PROBLEM TO SOLVE - The required output is the line with "left wrist: (128, 217)" through the final line of the entries, each one exactly as it stands.

EXERCISE INPUTS -
====

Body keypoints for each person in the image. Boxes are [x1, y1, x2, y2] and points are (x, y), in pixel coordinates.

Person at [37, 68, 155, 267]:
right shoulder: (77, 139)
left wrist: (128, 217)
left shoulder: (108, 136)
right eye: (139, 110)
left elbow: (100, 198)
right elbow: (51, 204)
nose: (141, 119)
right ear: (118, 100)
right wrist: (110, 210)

====

RESULT OF THIS TASK -
left wrist: (128, 217)
left shoulder: (108, 136)
right eye: (139, 110)
left elbow: (100, 198)
right elbow: (51, 204)
nose: (141, 119)
right ear: (118, 100)
right wrist: (110, 210)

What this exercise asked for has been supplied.